My wife Ari and I went on holiday to England a few years back. As we were walking around, we came across a band playing in the middle of the road. They were quite good, and we even bought a CD. They had a Celtic, bluegrass sound.
 
The band had attracted a crowd of people who formed a semicircle, with kids dancing and hopping to the music. As I was watching the band, my attention turned from the kids dancing to a man, who, on the far side of the semicircle, was also dancing near the kids. This man was clearly drunk, but it was also very clear that the music stirred his soul. Those who saw him laughed, for he was making a fool of himself.
 
I found myself a little envious of him. I was actually jealous of the freedom he had. Though it was alcohol-induced and coupled with horrible rhythm, he had something I didn’t. He had the freedom to express the stirring of his soul, and he danced despite what others thought, despite the fact that he couldn’t dance, and despite the fact that the only other people dancing were little children. He still danced.

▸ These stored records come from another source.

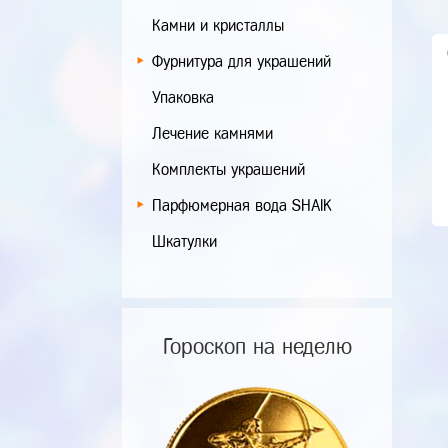
Камни и кристаллы
Фурнитура для украшений
Упаковка
Лечение камнями
Комплекты украшений
Парфюмерная вода SHAIK
Шкатулки
Гороскоп на неделю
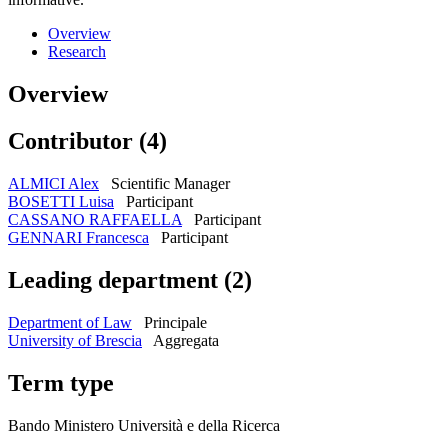
Overview
Research
Overview
Contributor (4)
ALMICI Alex
Scientific Manager
BOSETTI Luisa
Participant
CASSANO RAFFAELLA
Participant
GENNARI Francesca
Participant
Leading department (2)
Department of Law
Principale
University of Brescia
Aggregata
Term type
Bando Ministero Università e della Ricerca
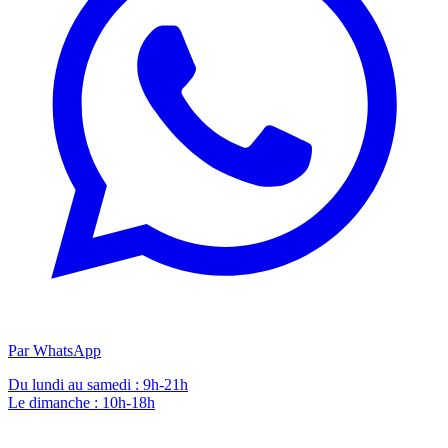
Par WhatsApp
Du lundi au samedi : 9h-21h
Le dimanche : 10h-18h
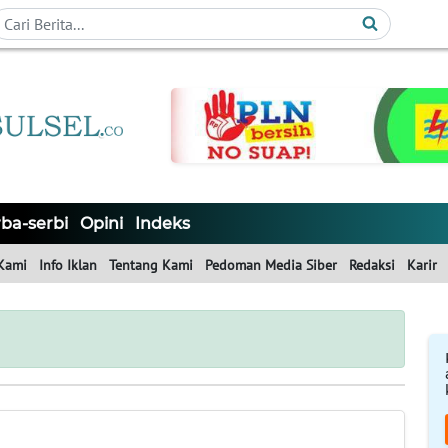
ba-serbi
Opini
Indeks
Kami
Info Iklan
Tentang Kami
Pedoman Media Siber
Redaksi
Karir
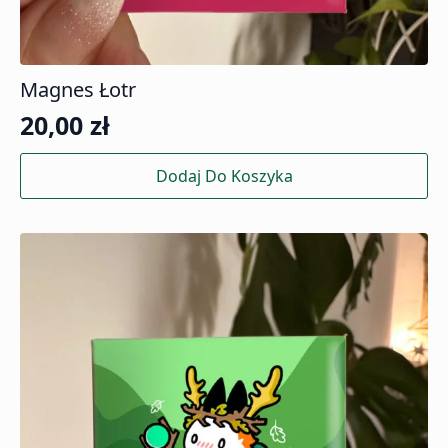
Magnes Łotr
20,00
zł
Dodaj Do Koszyka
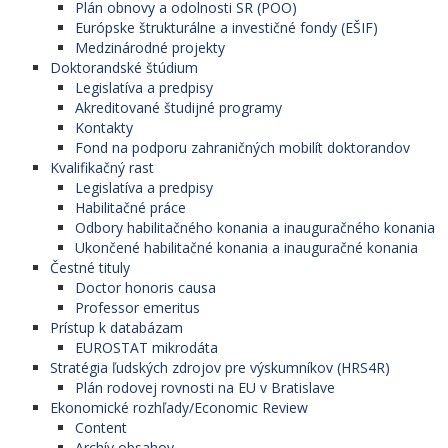
Plán obnovy a odolnosti SR (POO)
Európske štrukturálne a investičné fondy (EŠIF)
Medzinárodné projekty
Doktorandské štúdium
Legislatíva a predpisy
Akreditované študijné programy
Kontakty
Fond na podporu zahraničných mobilít doktorandov
Kvalifikačný rast
Legislatíva a predpisy
Habilitačné práce
Odbory habilitačného konania a inauguračného konania
Ukončené habilitačné konania a inauguračné konania
Čestné tituly
Doctor honoris causa
Professor emeritus
Prístup k databázam
EUROSTAT mikrodáta
Stratégia ľudských zdrojov pre výskumníkov (HRS4R)
Plán rodovej rovnosti na EU v Bratislave
Ekonomické rozhľady/Economic Review
Content
Archív obsahov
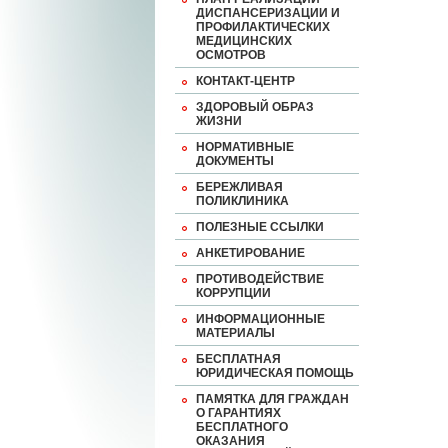
ДИСПАНСЕРИЗАЦИИ И
ПРОФИЛАКТИЧЕСКИХ
МЕДИЦИНСКИХ
ОСМОТРОВ
КОНТАКТ-ЦЕНТР
ЗДОРОВЫЙ ОБРАЗ
ЖИЗНИ
НОРМАТИВНЫЕ
ДОКУМЕНТЫ
БЕРЕЖЛИВАЯ
ПОЛИКЛИНИКА
ПОЛЕЗНЫЕ ССЫЛКИ
АНКЕТИРОВАНИЕ
ПРОТИВОДЕЙСТВИЕ
КОРРУПЦИИ
ИНФОРМАЦИОННЫЕ
МАТЕРИАЛЫ
БЕСПЛАТНАЯ
ЮРИДИЧЕСКАЯ ПОМОЩЬ
ПАМЯТКА ДЛЯ ГРАЖДАН
О ГАРАНТИЯХ
БЕСПЛАТНОГО
ОКАЗАНИЯ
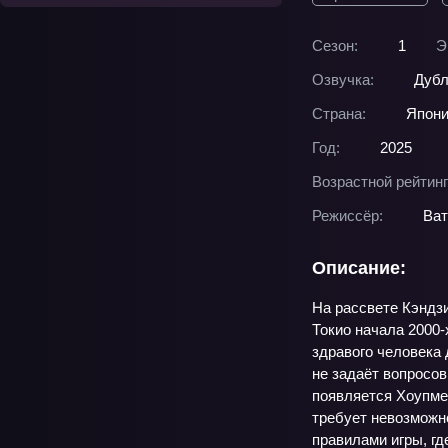
Сезон:
1
Э
Озвучка:
Дубл
Страна:
Япон
Год:
2025
Возрастной рейтинг
Режиссёр:
Ва
Описание:
На рассвете Кэндз
Токио начала 2000‑
здравого человека 
не задаёт вопросов
появляется Хоупмен
требует невозможно
правилами игры, гд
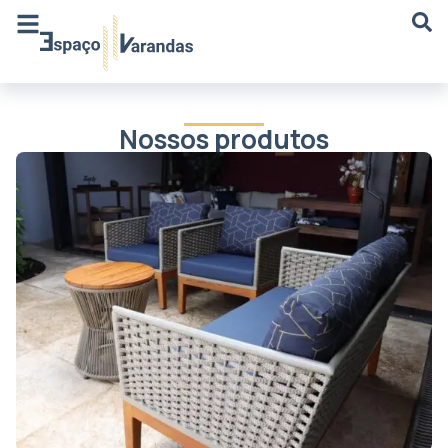
Nossos produtos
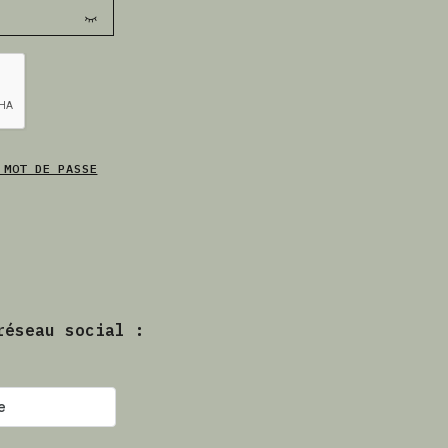
 MOT DE PASSE
réseau social :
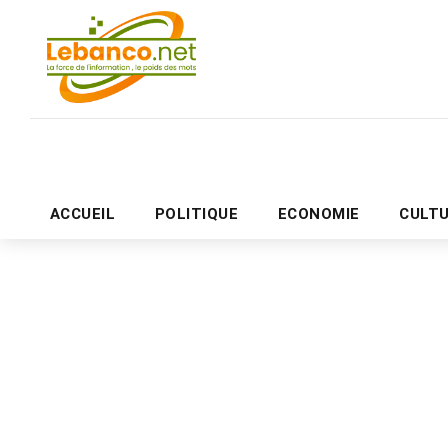
ACCUEIL
POLITIQUE
ECONOMIE
CULT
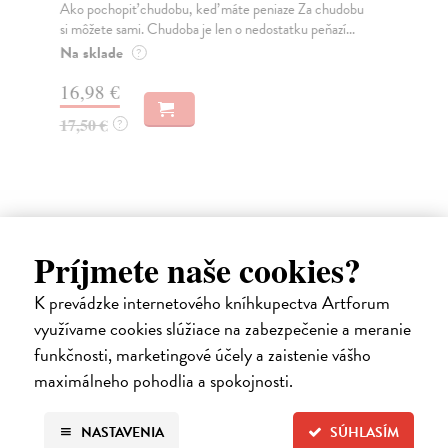
Ako pochopiť chudobu, keď máte peniaze Za chudobu
Mno
si môžete sami. Chudoba je len o nedostatku peňazí...
gen
moz
Na sklade
?
Za
16,98 €
31
17,50 €
?
33
Ďalšie z kategórie filozofia
Príjmete naše cookies?
na sklade
K prevádzke internetového kníhkupectva Artforum
využívame cookies slúžiace na zabezpečenie a meranie
novinka
funkčnosti, marketingové účely a zaistenie vášho
maximálneho pohodlia a spokojnosti.
NASTAVENIA
SÚHLASÍM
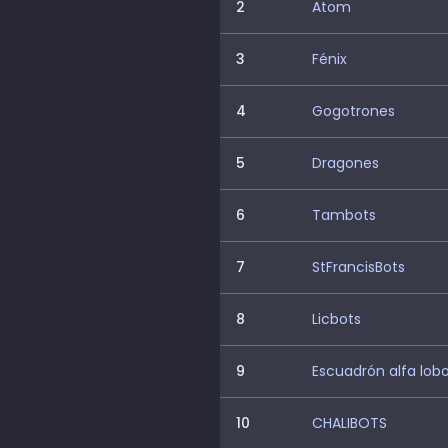
2
Atom
3
Fénix
4
Gogotrones
5
Dragones
6
Tambots
7
StFrancisBots
8
Licbots
9
Escuadrón alfa lob
10
CHALIBOTS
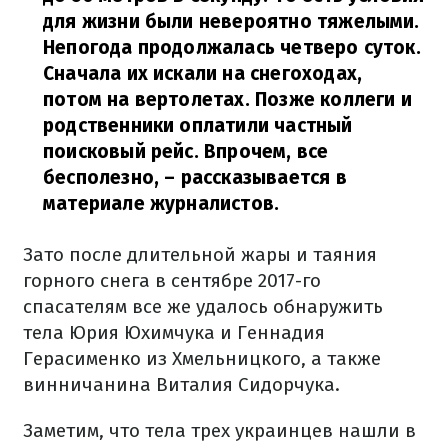
для жизни были невероятно тяжелыми.
Непогода продолжалась четверо суток.
Сначала их искали на снегоходах,
потом на вертолетах. Позже коллеги и
родственники оплатили частный
поисковый рейс. Впрочем, все
бесполезно,
– рассказывается в
материале журналистов.
Зато после длительной жары и таяния
горного снега в сентябре 2017-го
спасателям все же удалось обнаружить
тела Юрия Юхимчука и Геннадия
Герасименко из Хмельницкого, а также
винничанина Виталия Сидорчука.
Заметим, что тела трех украинцев нашли в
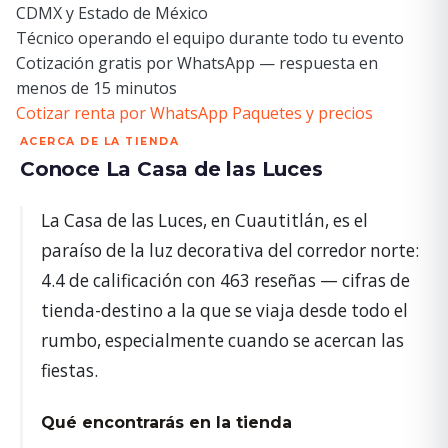
CDMX y Estado de México
Técnico operando el equipo durante todo tu evento
Cotización gratis por WhatsApp — respuesta en
menos de 15 minutos
Cotizar renta por WhatsApp
Paquetes y precios
ACERCA DE LA TIENDA
Conoce La Casa de las Luces
La Casa de las Luces, en Cuautitlán, es el
paraíso de la luz decorativa del corredor norte:
4.4 de calificación con 463 reseñas — cifras de
tienda-destino a la que se viaja desde todo el
rumbo, especialmente cuando se acercan las
fiestas.
Qué encontrarás en la tienda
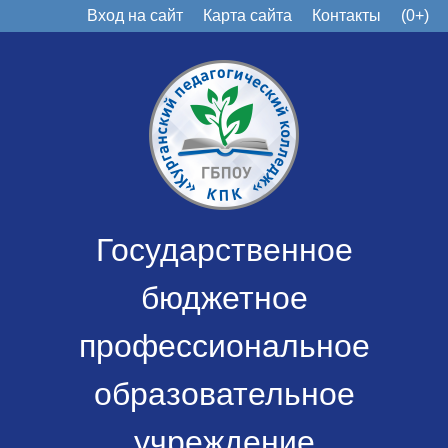
Вход на сайт
Карта сайта
Контакты
(0+)
Государственное
бюджетное
профессиональное
образовательное
учреждение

The music stirred my soul, too, and I wanted to dance, but all I could muster was a “toe tap.” He had a freedom that I wanted to express but couldn’t. Why couldn’t I dance? Why do I take myself so seriously? Why does it matter so much what other people think? Or better questions:
How can I change? How can I be free to dance?
 
God has truly stirred my soul. He has given me life, grace, and a million other blessings that I do not deserve and could never earn. He is always faithful, always kind, always good, always in control, and always there. His great love that motivated His famous sacrifice stirs my soul, and I want to shout out and dance and worship God with all I have. I want to bow down, jump up, sing loudly, be still, and tell the whole world what Jesus has done for me. But more often than not, I hold back. I restrain myself. I muster up the equivalent of a toe tap and hope that it’s good enough.
 
But it’s not good enough. Passionate worship is the natural response of a heart that’s been touched and set free by Jesus’ saving grace. When I gave my life to Jesus as a teenager, no one told me to worship God; it came naturally. No one had to tell me to share the good news about Jesus because it naturally poured out.
 
So my challenge to you (and myself) is simply this: when God stirs your soul, don’t hold back what wants to come out!